■ **Your objective**
An exact copy of all the data is needed, with every picture left out.

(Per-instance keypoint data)
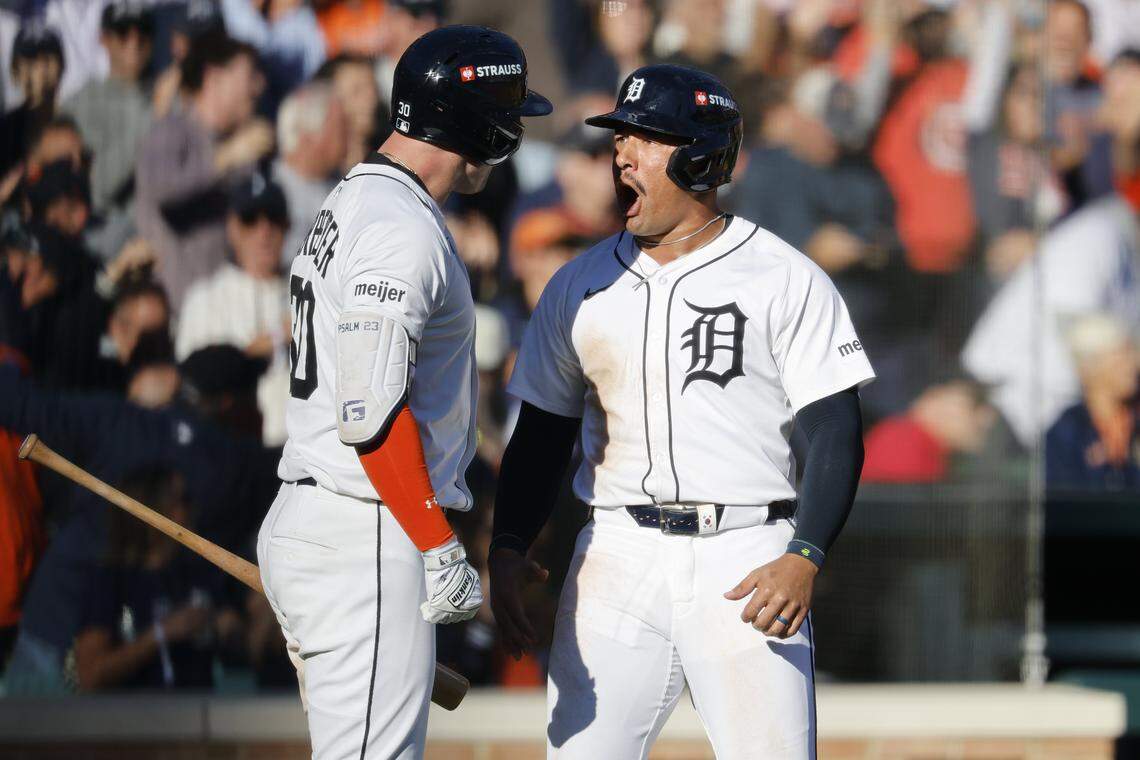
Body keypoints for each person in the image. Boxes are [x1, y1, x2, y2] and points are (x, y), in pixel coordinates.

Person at [490, 65, 874, 758]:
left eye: (647, 139)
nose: (622, 155)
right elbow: (543, 435)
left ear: (701, 158)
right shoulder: (579, 282)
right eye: (621, 139)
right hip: (616, 550)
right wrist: (510, 543)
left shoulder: (782, 275)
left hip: (746, 552)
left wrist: (806, 552)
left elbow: (834, 428)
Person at [258, 25, 551, 758]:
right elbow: (369, 411)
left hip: (331, 518)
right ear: (470, 120)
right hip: (368, 530)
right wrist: (436, 544)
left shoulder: (359, 199)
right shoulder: (400, 227)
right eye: (505, 113)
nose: (511, 131)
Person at [135, 30, 271, 313]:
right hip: (175, 310)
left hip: (227, 312)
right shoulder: (171, 130)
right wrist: (226, 158)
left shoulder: (241, 147)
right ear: (214, 78)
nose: (259, 87)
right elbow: (162, 190)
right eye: (249, 76)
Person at [177, 173, 291, 445]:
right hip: (231, 449)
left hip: (298, 458)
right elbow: (195, 386)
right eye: (250, 220)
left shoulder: (307, 292)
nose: (264, 231)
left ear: (287, 225)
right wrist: (273, 339)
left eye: (273, 218)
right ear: (233, 228)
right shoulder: (204, 299)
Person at [1047, 312, 1140, 491]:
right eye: (1121, 358)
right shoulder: (1067, 432)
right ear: (1090, 368)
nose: (1133, 366)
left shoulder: (1134, 420)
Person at [272, 82, 346, 264]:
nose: (348, 136)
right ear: (311, 134)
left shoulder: (345, 187)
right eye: (340, 128)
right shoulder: (272, 187)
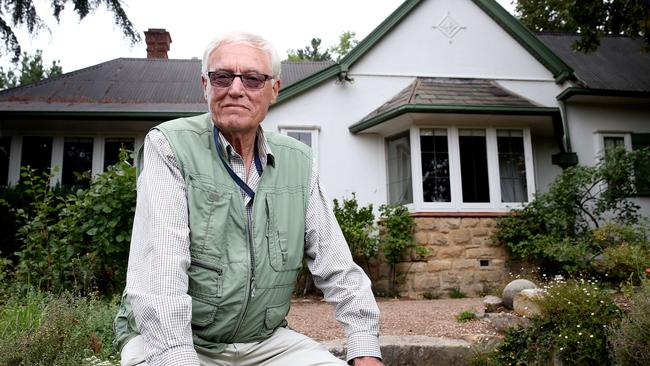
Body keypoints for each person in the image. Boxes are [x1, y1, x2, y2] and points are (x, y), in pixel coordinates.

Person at [113, 31, 384, 366]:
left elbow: (338, 266)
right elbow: (160, 273)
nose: (236, 89)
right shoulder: (169, 146)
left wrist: (364, 345)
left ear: (274, 90)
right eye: (222, 77)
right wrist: (177, 358)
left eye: (253, 79)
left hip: (264, 342)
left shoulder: (299, 162)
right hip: (171, 340)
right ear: (205, 85)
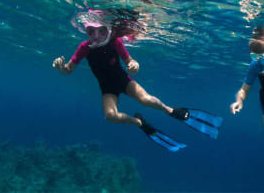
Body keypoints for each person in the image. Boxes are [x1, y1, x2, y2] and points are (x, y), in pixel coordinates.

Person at [53, 16, 222, 152]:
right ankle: (140, 123)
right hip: (107, 88)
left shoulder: (115, 41)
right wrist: (62, 68)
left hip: (124, 80)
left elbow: (130, 62)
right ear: (86, 31)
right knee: (111, 116)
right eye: (91, 31)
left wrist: (134, 66)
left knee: (146, 100)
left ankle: (170, 110)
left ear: (108, 30)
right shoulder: (85, 47)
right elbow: (68, 69)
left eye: (101, 31)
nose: (96, 36)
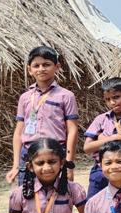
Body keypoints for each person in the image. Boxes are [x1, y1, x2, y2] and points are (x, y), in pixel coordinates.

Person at [6, 46, 79, 186]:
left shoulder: (66, 96)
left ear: (57, 67)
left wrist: (69, 163)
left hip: (55, 152)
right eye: (36, 65)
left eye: (46, 64)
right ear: (29, 70)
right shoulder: (25, 98)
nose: (41, 69)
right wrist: (15, 165)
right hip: (28, 153)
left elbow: (72, 130)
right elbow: (18, 132)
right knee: (27, 197)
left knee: (57, 196)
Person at [81, 77, 121, 199]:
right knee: (94, 204)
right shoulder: (101, 119)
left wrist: (100, 138)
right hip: (100, 170)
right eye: (108, 99)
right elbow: (87, 148)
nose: (112, 102)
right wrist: (114, 137)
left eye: (116, 97)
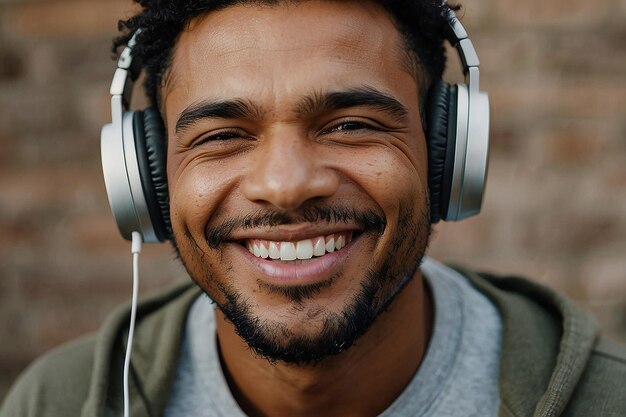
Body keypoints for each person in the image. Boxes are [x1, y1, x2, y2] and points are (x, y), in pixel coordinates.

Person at [2, 1, 625, 416]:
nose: (286, 184)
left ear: (448, 153)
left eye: (351, 123)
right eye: (221, 135)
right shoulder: (56, 403)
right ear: (146, 176)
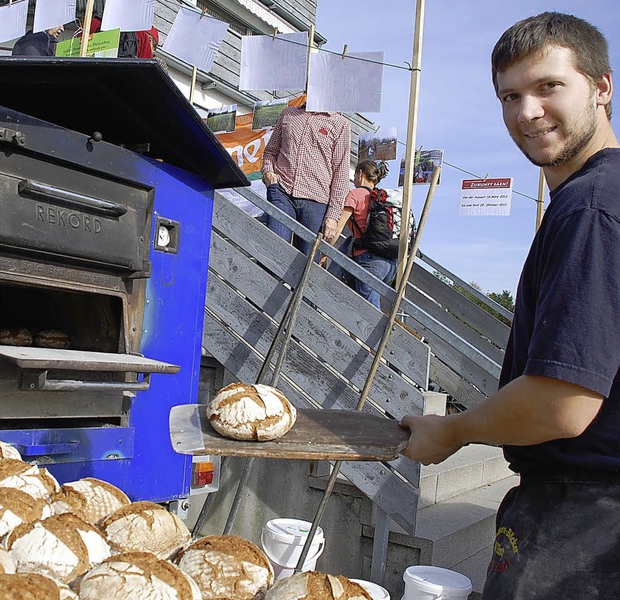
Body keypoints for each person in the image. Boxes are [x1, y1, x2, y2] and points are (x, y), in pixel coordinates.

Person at [400, 12, 619, 599]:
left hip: (584, 525)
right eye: (510, 96)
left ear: (602, 88)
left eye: (549, 86)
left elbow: (561, 404)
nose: (527, 112)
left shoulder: (592, 206)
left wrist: (452, 431)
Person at [262, 104, 351, 255]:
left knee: (306, 261)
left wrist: (333, 216)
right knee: (274, 249)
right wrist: (268, 172)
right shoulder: (288, 113)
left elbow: (340, 175)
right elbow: (270, 151)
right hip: (282, 190)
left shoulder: (340, 123)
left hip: (316, 202)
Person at [320, 160, 396, 309]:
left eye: (355, 175)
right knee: (354, 311)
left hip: (368, 260)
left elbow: (338, 227)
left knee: (368, 314)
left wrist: (325, 253)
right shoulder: (382, 198)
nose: (354, 179)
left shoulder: (355, 194)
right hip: (389, 263)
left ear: (360, 174)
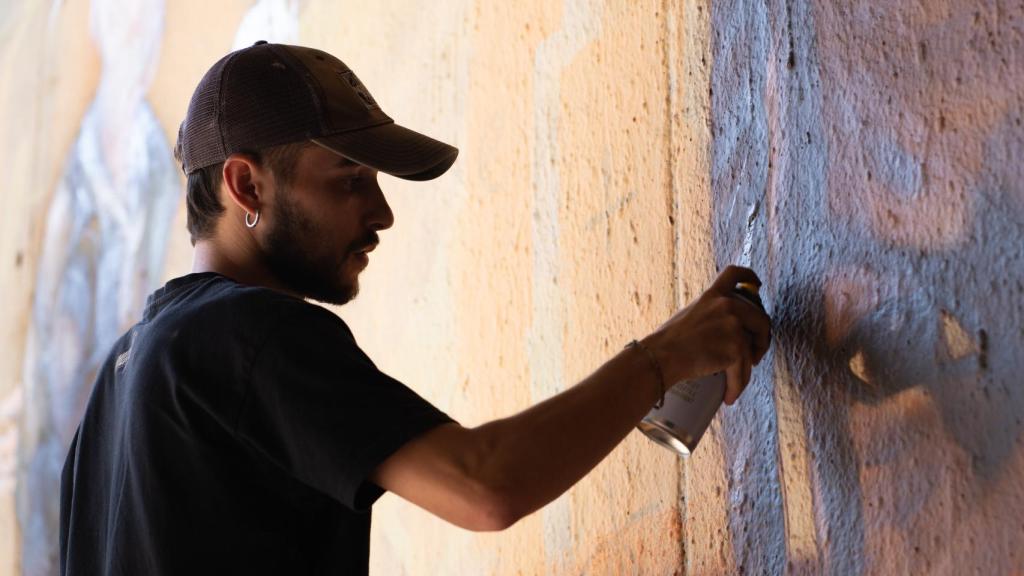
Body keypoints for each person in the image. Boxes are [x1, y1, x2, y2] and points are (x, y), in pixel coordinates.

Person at [58, 41, 771, 575]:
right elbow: (483, 485)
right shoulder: (244, 332)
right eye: (350, 179)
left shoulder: (110, 403)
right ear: (247, 186)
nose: (381, 213)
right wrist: (664, 358)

■ **Problem solution**
Body keypoints for each person in the image. Boxes are [x1, y1, x2, y2] and points are (x, y), in pixel coordinates.

Person at [490, 65, 874, 758]:
left eye: (647, 139)
nose: (622, 155)
right elbow: (543, 435)
left ear: (701, 158)
right shoulder: (579, 282)
right eye: (621, 139)
right hip: (616, 550)
right wrist: (510, 543)
left shoulder: (782, 275)
left hip: (746, 552)
left wrist: (806, 552)
left elbow: (834, 428)
Person at [258, 25, 551, 758]:
right elbow: (369, 411)
left hip: (331, 518)
right ear: (470, 120)
right hip: (368, 530)
right wrist: (436, 544)
left shoulder: (359, 199)
right shoulder: (400, 227)
right eye: (505, 113)
nose: (511, 131)
Person at [135, 30, 271, 313]:
right hip: (175, 310)
left hip: (227, 312)
right shoulder: (171, 130)
right wrist: (226, 158)
left shoulder: (241, 147)
right ear: (214, 78)
nose: (259, 87)
right elbow: (162, 190)
right eye: (249, 76)
Person at [177, 173, 291, 445]:
right hip: (231, 449)
left hip: (298, 458)
right elbow: (195, 386)
right eye: (250, 220)
left shoulder: (307, 292)
nose: (264, 231)
left ear: (287, 225)
right wrist: (273, 339)
left eye: (273, 218)
right ear: (233, 228)
right shoulder: (204, 299)
Person at [1047, 312, 1140, 491]:
right eye: (1121, 358)
right shoulder: (1067, 432)
right ear: (1090, 368)
nose: (1133, 366)
left shoulder: (1134, 420)
Person at [272, 82, 346, 264]:
nose: (348, 136)
right ear: (311, 134)
left shoulder: (345, 187)
right eye: (340, 128)
right shoulder: (272, 187)
Body keypoints for each person in the image. Boxes are [x1, y1, x2, y2] and points are (x, y), in pixel coordinates.

Person at [113, 31, 384, 366]:
left elbow: (338, 266)
right elbow: (160, 273)
nose: (236, 89)
right shoulder: (169, 146)
left wrist: (364, 345)
left ear: (274, 90)
right eye: (222, 77)
right wrist: (177, 358)
left eye: (253, 79)
left hip: (264, 342)
left shoulder: (299, 162)
right hip: (171, 340)
right ear: (205, 85)
Body keypoints for each person in the image. Boxes are [x1, y1, x2, y2] and points are (x, y), in pixel coordinates.

Person at [53, 16, 222, 152]:
right ankle: (140, 123)
right hip: (107, 88)
left shoulder: (115, 41)
right wrist: (62, 68)
left hip: (124, 80)
left elbow: (130, 62)
right ear: (86, 31)
right knee: (111, 116)
right eye: (91, 31)
left wrist: (134, 66)
left knee: (146, 100)
left ankle: (170, 110)
left ear: (108, 30)
right shoulder: (85, 47)
right elbow: (68, 69)
left eye: (101, 31)
nose: (96, 36)
Body keypoints for each person in the image. Boxes are [x1, y1, x2, y2] and points are (x, y), in pixel coordinates.

Person at [6, 46, 79, 186]:
left shoulder: (66, 96)
left ear: (57, 67)
left wrist: (69, 163)
left hip: (55, 152)
right eye: (36, 65)
left eye: (46, 64)
right ear: (29, 70)
right shoulder: (25, 98)
nose: (41, 69)
right wrist: (15, 165)
right hip: (28, 153)
left elbow: (72, 130)
right elbow: (18, 132)
right knee: (27, 197)
left knee: (57, 196)
Person at [81, 77, 121, 199]:
right knee: (94, 204)
right shoulder: (101, 119)
left wrist: (100, 138)
right hip: (100, 170)
right eye: (108, 99)
right elbow: (87, 148)
nose: (112, 102)
right wrist: (114, 137)
left eye: (116, 97)
Body keypoints for each person in the image. Boxes are [x1, y1, x2, y2] and points are (x, y), in pixel coordinates.

Person at [2, 1, 625, 416]:
nose: (286, 184)
left ear: (448, 153)
left eye: (351, 123)
right eye: (221, 135)
right shoulder: (56, 403)
right ear: (146, 176)
Body keypoints for each person in the image. Boxes are [x1, y1, x2, y2] and points are (x, y), in pixel coordinates.

Person at [400, 12, 619, 599]:
left hip: (584, 525)
right eye: (510, 96)
left ear: (602, 88)
left eye: (549, 86)
left elbow: (561, 404)
nose: (527, 112)
left shoulder: (592, 206)
left wrist: (452, 431)
Person at [262, 104, 351, 255]:
left knee: (306, 261)
left wrist: (333, 216)
right knee: (274, 249)
right wrist: (268, 172)
right shoulder: (288, 113)
left elbow: (340, 175)
right elbow: (270, 151)
right hip: (282, 190)
left shoulder: (340, 123)
left hip: (316, 202)
Person at [320, 160, 396, 309]:
left eye: (355, 175)
right knee: (354, 311)
left hip: (368, 260)
left elbow: (338, 227)
left knee: (368, 314)
left wrist: (325, 253)
right shoulder: (382, 198)
nose: (354, 179)
left shoulder: (355, 194)
right hip: (389, 263)
left ear: (360, 174)
Body keypoints for each person in the image. Boxes are [x1, y1, x2, y2] and points are (x, y), in pixel coordinates.

Person at [58, 41, 771, 575]:
right elbow: (483, 485)
right shoulder: (244, 332)
right eye: (350, 179)
left shoulder: (110, 403)
right ear: (247, 186)
nose: (381, 213)
right wrist: (664, 358)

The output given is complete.